ふらんす*にちようざっかblog

美術とフランスにまつわる雑話。でも最近は子育てネタばかり。

グッバイ・レーニン!

GOOD BYE LENIN ! 邦題《グッバイ・レーニン!》
監督:ヴォルフガング・ベッカー
ドイツ、2002年、118分、☆☆☆☆

東西ドイツの壁崩壊をテーマに、社会主義者だった母(の心臓病)を巡る息子の奮闘と、(月並みな表現だけど)家族愛。主人公の少年は物凄く頑張っていて、ママの世話も彼女とのことも、全てにおいて一生懸命。それがまた鑑賞後の晴れやかさを産むのだと思った。

国家の流れに翻弄される一市民の生活を描いているが、センチメンタリズムに陥らずに全体としてコメディとして仕上げているのが大正解。しばしば悪として描かれることの多い社会主義体制だが(その原因はやはり社会主義共産主義という建前の元の独裁国家であることだろう)、それを悪として描かず、ただ幼少期の思い出として何となく物資に乏しく薄暗い印象であったというだけに留めているのもまた良かった。社会主義国家だったからこそ実現できた出来事、ここではシャトル打ち上げの国家プロジェクトを、幼少期の憧れに載せて物語全体を繋げる鍵にしているところなどは、かなりロジカルに脚本を組み立てている。

* [課題一覧]:
1) 映画評のうち、「美術とフランスにまつわる雑話。でも最近は子育てネタばかり。」を含む語句から書き写し始め、「カルに脚本を組み立てている。」まで写したところで止めよ。
2) 映画評の筆者は、鑑賞後の晴れやかさが何から生まれると考えているか。1〜3文で説明せよ。
3) 映画評によれば、幼少期の憧れに載せて物語全体を繋げる鍵にされているのは、どんな国家プロジェクトか。

* [データ行]:
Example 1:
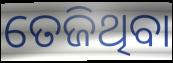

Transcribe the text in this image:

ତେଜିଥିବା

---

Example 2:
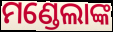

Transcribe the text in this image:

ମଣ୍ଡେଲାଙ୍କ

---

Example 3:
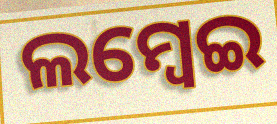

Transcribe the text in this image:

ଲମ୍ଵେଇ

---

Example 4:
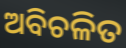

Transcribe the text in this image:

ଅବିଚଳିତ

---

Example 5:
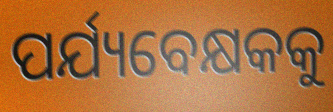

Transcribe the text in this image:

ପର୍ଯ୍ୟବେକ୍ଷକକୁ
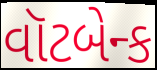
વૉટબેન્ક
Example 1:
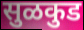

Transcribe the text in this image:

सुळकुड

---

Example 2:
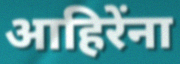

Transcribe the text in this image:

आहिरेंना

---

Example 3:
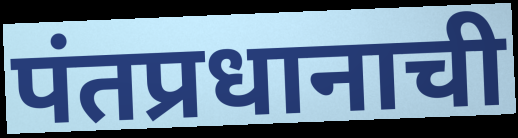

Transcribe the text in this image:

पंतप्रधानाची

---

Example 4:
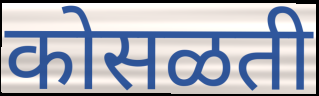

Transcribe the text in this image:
--
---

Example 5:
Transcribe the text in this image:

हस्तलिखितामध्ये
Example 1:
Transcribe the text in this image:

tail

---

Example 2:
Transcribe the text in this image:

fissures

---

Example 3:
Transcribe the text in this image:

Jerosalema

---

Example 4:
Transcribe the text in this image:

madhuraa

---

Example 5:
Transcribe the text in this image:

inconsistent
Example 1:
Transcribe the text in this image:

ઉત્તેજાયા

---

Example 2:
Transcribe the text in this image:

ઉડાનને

* [課題の解答]:
1)
美術とフランスにまつわる雑話。でも最近は子育てネタばかり。

グッバイ・レーニン!

GOOD BYE LENIN ! 邦題《グッバイ・レーニン!》
監督:ヴォルフガング・ベッカー
ドイツ、2002年、118分、☆☆☆☆

東西ドイツの壁崩壊をテーマに、社会主義者だった母(の心臓病)を巡る息子の奮闘と、(月並みな表現だけど)家族愛。主人公の少年は物凄く頑張っていて、ママの世話も彼女とのことも、全てにおいて一生懸命。それがまた鑑賞後の晴れやかさを産むのだと思った。

国家の流れに翻弄される一市民の生活を描いているが、センチメンタリズムに陥らずに全体としてコメディとして仕上げているのが大正解。しばしば悪として描かれることの多い社会主義体制だが(その原因はやはり社会主義共産主義という建前の元の独裁国家であることだろう)、それを悪として描かず、ただ幼少期の思い出として何となく物資に乏しく薄暗い印象であったというだけに留めているのもまた良かった。社会主義国家だったからこそ実現できた出来事、ここではシャトル打ち上げの国家プロジェクトを、幼少期の憧れに載せて物語全体を繋げる鍵にしているところなどは、かなりロジカルに脚本を組み立てている。

2) 主人公の少年が物凄く頑張り、ママの世話にも彼女とのことにも全てにおいて一生懸命であることから生まれると考えている。

3) シャトル打ち上げの国家プロジェクト。